== WHAT YOU ARE ASKED TO DO ==
The expected result is a word-for-word copy of the entries, minus any pictures.

== RECORDS SHOWN ==
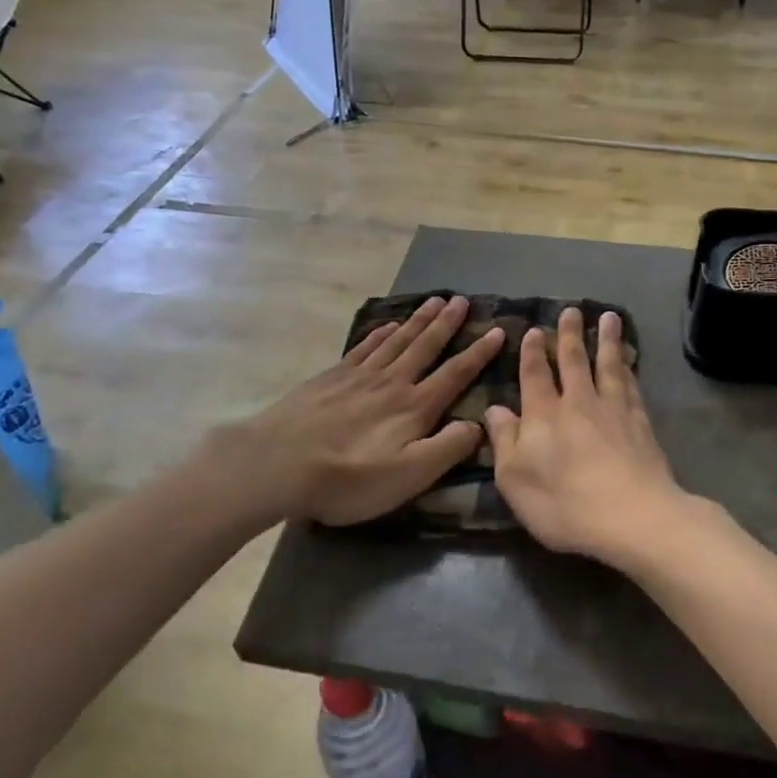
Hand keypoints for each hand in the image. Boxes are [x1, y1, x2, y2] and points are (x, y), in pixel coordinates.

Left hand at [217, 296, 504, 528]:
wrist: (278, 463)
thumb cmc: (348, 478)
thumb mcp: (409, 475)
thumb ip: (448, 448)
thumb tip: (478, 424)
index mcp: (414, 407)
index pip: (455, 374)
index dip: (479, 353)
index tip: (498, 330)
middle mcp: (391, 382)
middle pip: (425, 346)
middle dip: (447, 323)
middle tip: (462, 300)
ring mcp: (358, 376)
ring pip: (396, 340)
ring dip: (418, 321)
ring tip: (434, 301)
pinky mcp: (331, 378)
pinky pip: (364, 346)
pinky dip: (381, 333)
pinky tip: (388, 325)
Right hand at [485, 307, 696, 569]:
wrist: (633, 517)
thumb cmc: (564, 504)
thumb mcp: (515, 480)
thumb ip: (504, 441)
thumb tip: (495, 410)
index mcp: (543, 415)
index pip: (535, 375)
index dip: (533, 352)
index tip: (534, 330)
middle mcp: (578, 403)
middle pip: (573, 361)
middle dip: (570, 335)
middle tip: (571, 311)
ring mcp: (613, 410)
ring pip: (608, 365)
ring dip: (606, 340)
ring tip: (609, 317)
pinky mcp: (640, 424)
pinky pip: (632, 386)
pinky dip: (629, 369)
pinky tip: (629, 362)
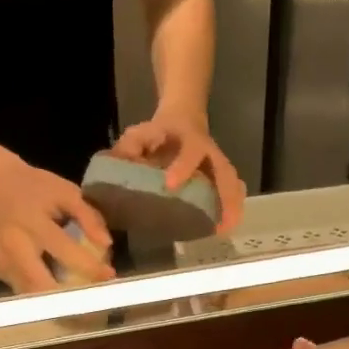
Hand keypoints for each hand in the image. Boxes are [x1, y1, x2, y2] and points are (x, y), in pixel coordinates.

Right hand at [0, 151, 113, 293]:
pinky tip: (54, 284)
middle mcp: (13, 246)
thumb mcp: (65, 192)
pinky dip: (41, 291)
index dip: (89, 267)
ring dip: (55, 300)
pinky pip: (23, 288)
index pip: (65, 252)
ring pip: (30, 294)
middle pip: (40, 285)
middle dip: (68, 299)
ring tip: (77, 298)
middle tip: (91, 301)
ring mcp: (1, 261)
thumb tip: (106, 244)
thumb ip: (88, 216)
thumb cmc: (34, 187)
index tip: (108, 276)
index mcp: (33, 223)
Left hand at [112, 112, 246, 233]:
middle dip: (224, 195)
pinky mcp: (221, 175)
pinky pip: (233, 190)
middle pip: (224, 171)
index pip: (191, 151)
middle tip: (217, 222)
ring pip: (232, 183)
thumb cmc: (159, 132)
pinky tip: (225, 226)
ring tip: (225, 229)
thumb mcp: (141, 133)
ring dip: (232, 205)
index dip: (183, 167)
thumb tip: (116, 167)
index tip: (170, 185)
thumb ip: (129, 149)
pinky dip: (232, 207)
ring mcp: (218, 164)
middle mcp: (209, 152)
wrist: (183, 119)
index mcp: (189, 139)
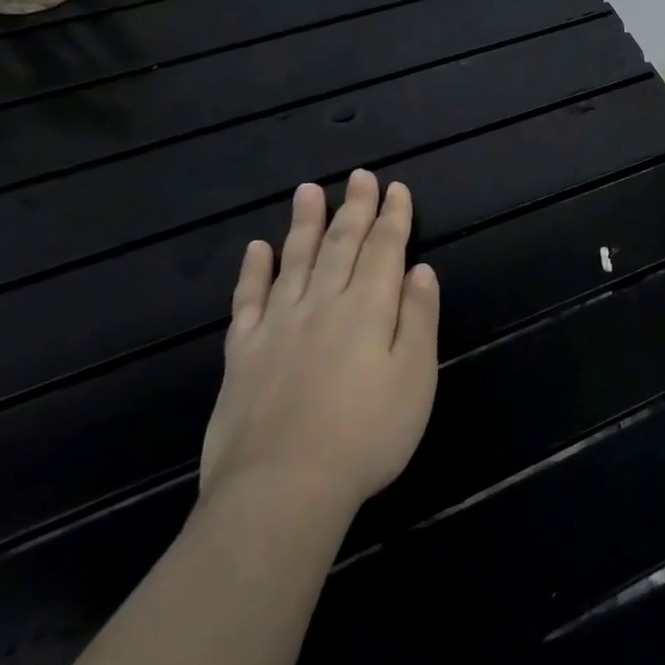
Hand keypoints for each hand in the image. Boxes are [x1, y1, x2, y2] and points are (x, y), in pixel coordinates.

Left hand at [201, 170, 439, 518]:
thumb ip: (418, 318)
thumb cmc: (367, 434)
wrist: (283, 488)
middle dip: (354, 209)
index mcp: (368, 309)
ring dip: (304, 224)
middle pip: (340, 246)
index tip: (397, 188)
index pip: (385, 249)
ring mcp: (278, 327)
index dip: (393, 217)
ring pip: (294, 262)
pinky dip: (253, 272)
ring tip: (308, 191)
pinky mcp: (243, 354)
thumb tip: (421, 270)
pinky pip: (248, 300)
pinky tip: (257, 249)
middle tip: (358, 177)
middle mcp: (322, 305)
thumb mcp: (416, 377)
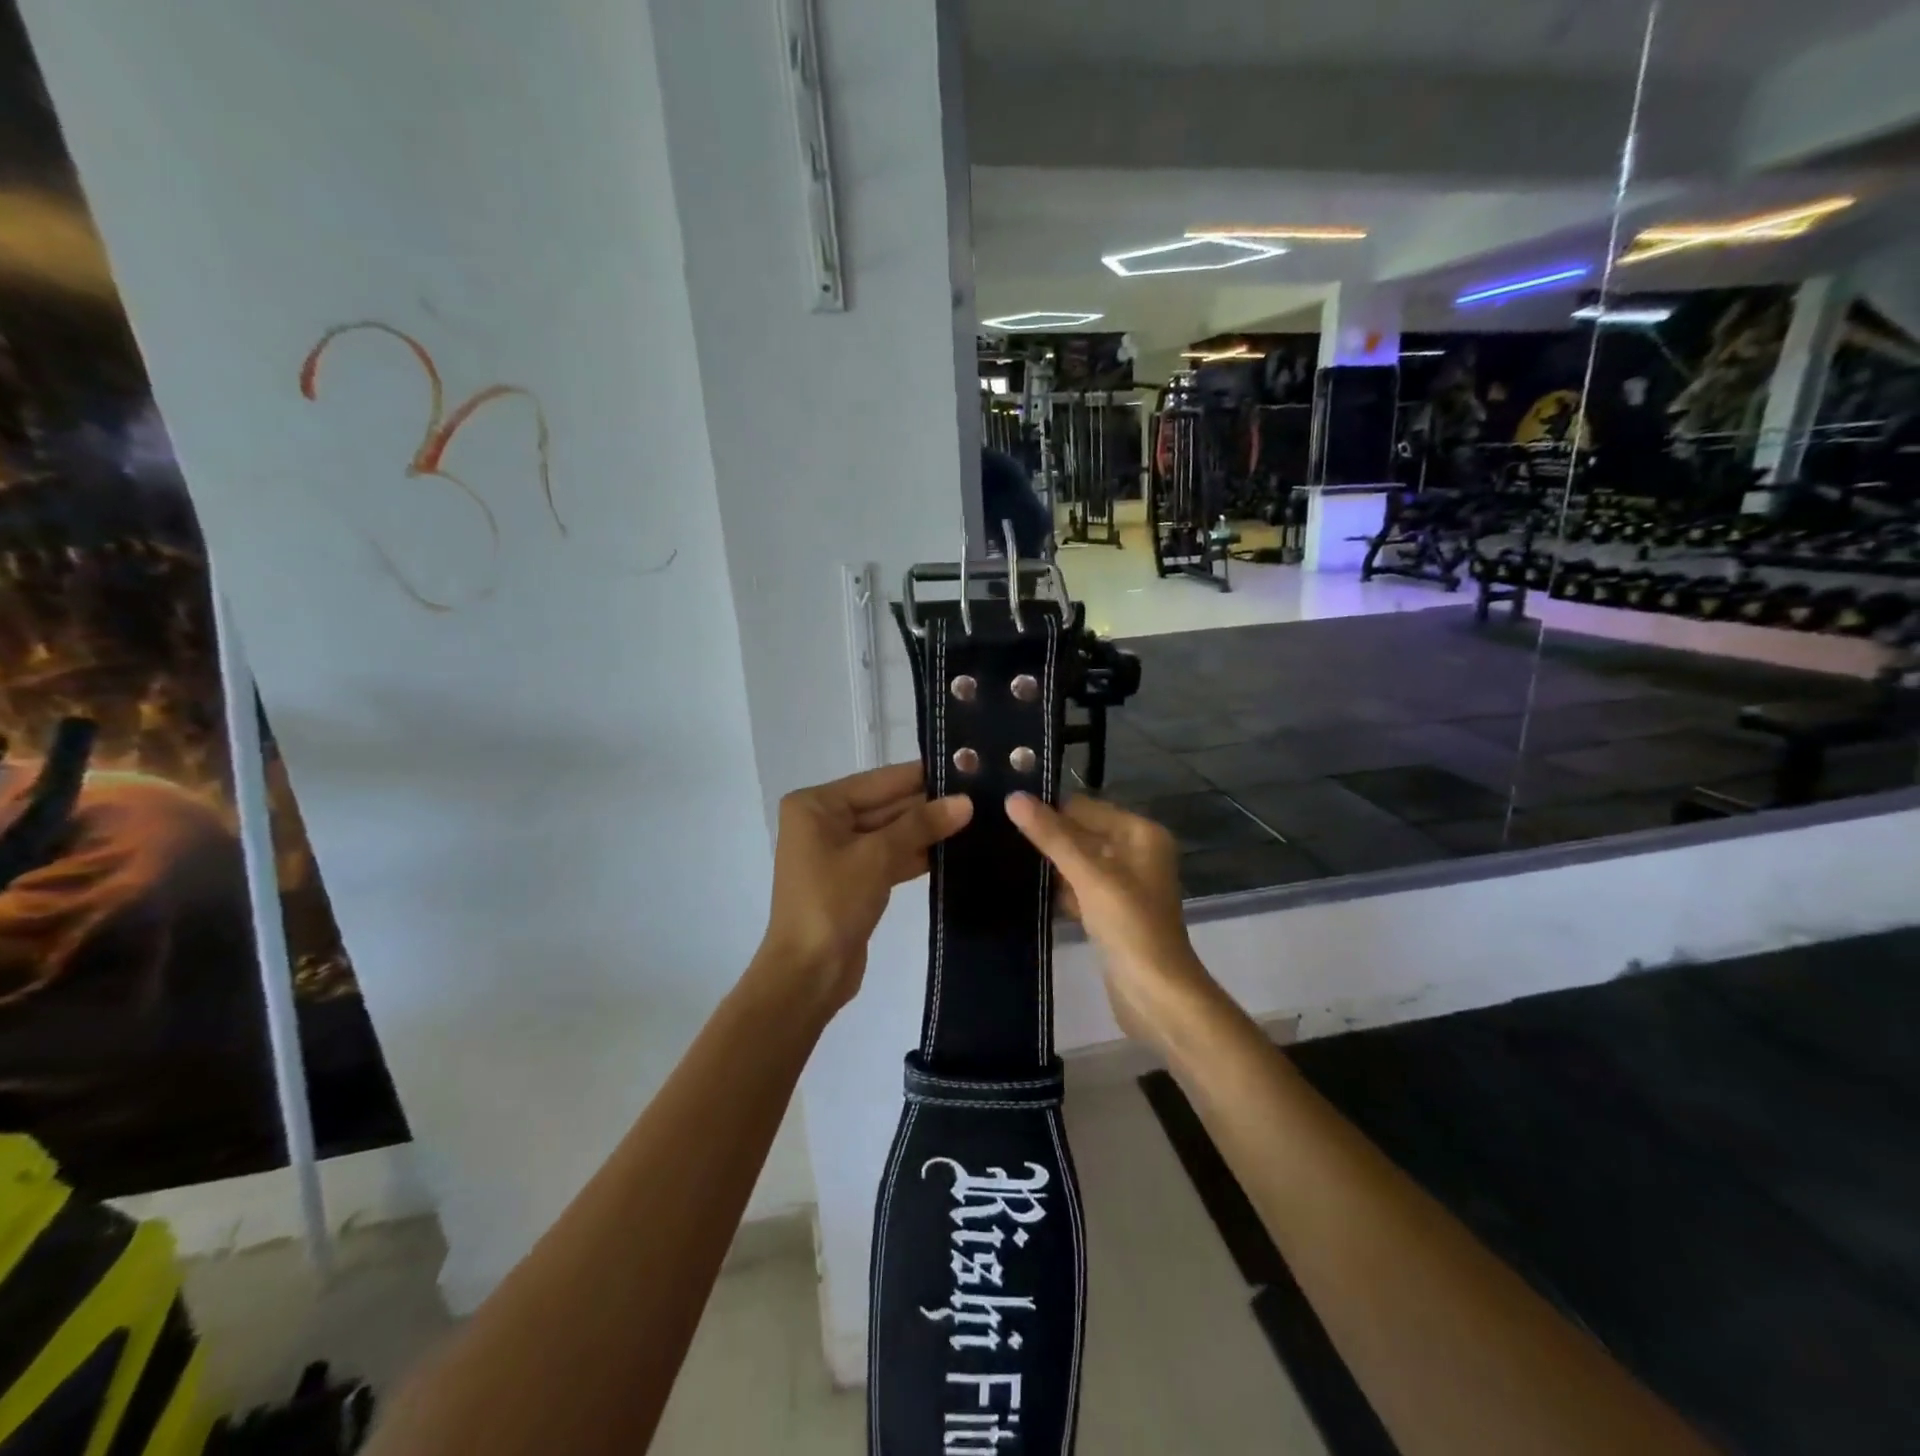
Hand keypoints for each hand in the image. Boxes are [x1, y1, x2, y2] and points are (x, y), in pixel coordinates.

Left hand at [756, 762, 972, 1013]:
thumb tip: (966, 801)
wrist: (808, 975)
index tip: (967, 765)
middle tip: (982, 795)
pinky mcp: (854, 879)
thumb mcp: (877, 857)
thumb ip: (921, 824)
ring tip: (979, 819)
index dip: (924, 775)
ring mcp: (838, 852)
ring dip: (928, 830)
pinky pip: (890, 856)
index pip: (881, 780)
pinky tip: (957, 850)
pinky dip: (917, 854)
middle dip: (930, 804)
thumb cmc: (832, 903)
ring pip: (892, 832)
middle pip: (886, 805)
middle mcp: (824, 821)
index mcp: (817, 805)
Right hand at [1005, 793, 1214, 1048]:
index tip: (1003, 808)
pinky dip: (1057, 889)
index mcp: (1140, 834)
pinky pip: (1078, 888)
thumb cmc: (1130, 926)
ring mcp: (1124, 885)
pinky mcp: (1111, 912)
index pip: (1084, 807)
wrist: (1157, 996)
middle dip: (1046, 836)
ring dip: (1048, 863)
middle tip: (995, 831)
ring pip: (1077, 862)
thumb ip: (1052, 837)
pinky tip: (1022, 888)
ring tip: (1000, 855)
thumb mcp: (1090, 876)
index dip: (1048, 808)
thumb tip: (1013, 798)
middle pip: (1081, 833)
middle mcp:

== WORKED SOLUTION ==
Hand keypoints for each hand in the image. Boxes are [x1, y1, x2, y2] and points are (x, y), in pixel coordinates.

Left hand at [217, 296, 504, 528]:
wrist: (278, 463)
thumb cmc: (348, 478)
thumb mcp: (409, 475)
thumb ip: (448, 448)
thumb tip: (478, 424)
index mcp: (414, 407)
index pip: (455, 374)
index dip: (479, 353)
index tip: (498, 330)
middle mcp: (391, 382)
middle pip: (425, 346)
middle dip: (447, 323)
middle tip: (462, 300)
ring mcp: (358, 376)
ring pip: (396, 340)
ring dip: (418, 321)
ring tip: (434, 301)
pinky mcp: (331, 378)
pinky pip: (364, 346)
pinky dip: (381, 333)
pinky tip: (388, 325)
Right hand at [485, 307, 696, 569]:
wrist: (633, 517)
thumb cmc: (564, 504)
thumb mcp: (515, 480)
thumb ip: (504, 441)
thumb tip: (495, 410)
index mcp: (543, 415)
index pip: (535, 375)
index dip: (533, 352)
index tip: (534, 330)
middle mcp: (578, 403)
middle pip: (573, 361)
middle dip: (570, 335)
middle tip: (571, 311)
ring mcp: (613, 410)
ring pip: (608, 365)
ring dip: (606, 340)
ring tip: (609, 317)
pinky mcp: (640, 424)
pinky pip: (632, 386)
pinky dip: (629, 369)
pinky tip: (629, 362)
Hand keypoints for each hand in the image. Boxes are [x1, y1, x2, y2] and points are (x, y), in pixel coordinates.

Right hand at [0, 151, 113, 293]:
pinky tip: (54, 284)
middle mcp: (13, 246)
thumb mcp: (65, 192)
pinky dip: (41, 291)
index dip: (89, 267)
ring dip: (55, 300)
pinky pip: (23, 288)
index pip: (65, 252)
ring pip: (30, 294)
middle pip: (40, 285)
middle dip: (68, 299)
ring tip: (77, 298)
middle tip: (91, 301)
ring mcp: (1, 261)
thumb tip: (106, 244)
thumb ip: (88, 216)
thumb cmc: (34, 187)
index tip: (108, 276)
index mcp: (33, 223)
Left hand at [112, 112, 246, 233]:
middle dip: (224, 195)
pinky mcp: (221, 175)
pinky pip: (233, 190)
middle pip: (224, 171)
index pip: (191, 151)
middle tip: (217, 222)
ring pip: (232, 183)
thumb cmc: (159, 132)
pinky tip: (225, 226)
ring tip: (225, 229)
thumb mcp: (141, 133)
ring dip: (232, 205)
index dip: (183, 167)
thumb tip: (116, 167)
index tip: (170, 185)
thumb ip: (129, 149)
pinky dip: (232, 207)
ring mcp: (218, 164)
middle mcp: (209, 152)
wrist: (183, 119)
index mcp: (189, 139)
Hand keypoints for each hand in the image. Boxes are [x1, y1, x2, y2] and points are (x, y), in pixel coordinates.

Left hand at [201, 170, 439, 518]:
thumb ip: (418, 318)
thumb cmc: (367, 434)
wrist: (283, 488)
middle dip: (354, 209)
index mcp: (368, 309)
ring dip: (304, 224)
middle pip: (340, 246)
index tip: (397, 188)
index pip: (385, 249)
ring mcp: (278, 327)
index dip: (393, 217)
ring pip: (294, 262)
pinky dip: (253, 272)
ring tip: (308, 191)
pinky mcp: (243, 354)
thumb tip: (421, 270)
pinky pip: (248, 300)
pinky tip: (257, 249)
middle tip: (358, 177)
middle mcp: (322, 305)
thumb mcp: (416, 377)
Hand keypoints for each hand in the image. Boxes are [x1, y1, x2, y2] and points are (x, y), in pixel coordinates.

Left hand at [756, 762, 972, 1013]:
thumb tip: (966, 801)
wrist: (808, 975)
index tip: (967, 765)
middle tip: (982, 795)
pinky mcp: (854, 879)
thumb mcp: (877, 857)
thumb ip: (921, 824)
ring tip: (979, 819)
index dip: (924, 775)
ring mcp: (838, 852)
ring dip: (928, 830)
pinky pip: (890, 856)
index pip: (881, 780)
pinky tip: (957, 850)
pinky dip: (917, 854)
middle dip: (930, 804)
thumb cmc: (832, 903)
ring pip: (892, 832)
middle pip: (886, 805)
middle mcp: (824, 821)
index mcp: (817, 805)
Right hand at [1005, 793, 1214, 1048]:
index tip: (1003, 808)
pinky dip: (1057, 889)
index mcp: (1140, 834)
pinky pip: (1078, 888)
thumb cmc: (1130, 926)
ring mcp: (1124, 885)
pinky mcp: (1111, 912)
index pip: (1084, 807)
wrist: (1157, 996)
middle dip: (1046, 836)
ring dip: (1048, 863)
middle tip: (995, 831)
ring pip: (1077, 862)
thumb ip: (1052, 837)
pinky tip: (1022, 888)
ring tip: (1000, 855)
thumb mcp: (1090, 876)
index dip: (1048, 808)
thumb tip: (1013, 798)
middle pip: (1081, 833)
middle mcp:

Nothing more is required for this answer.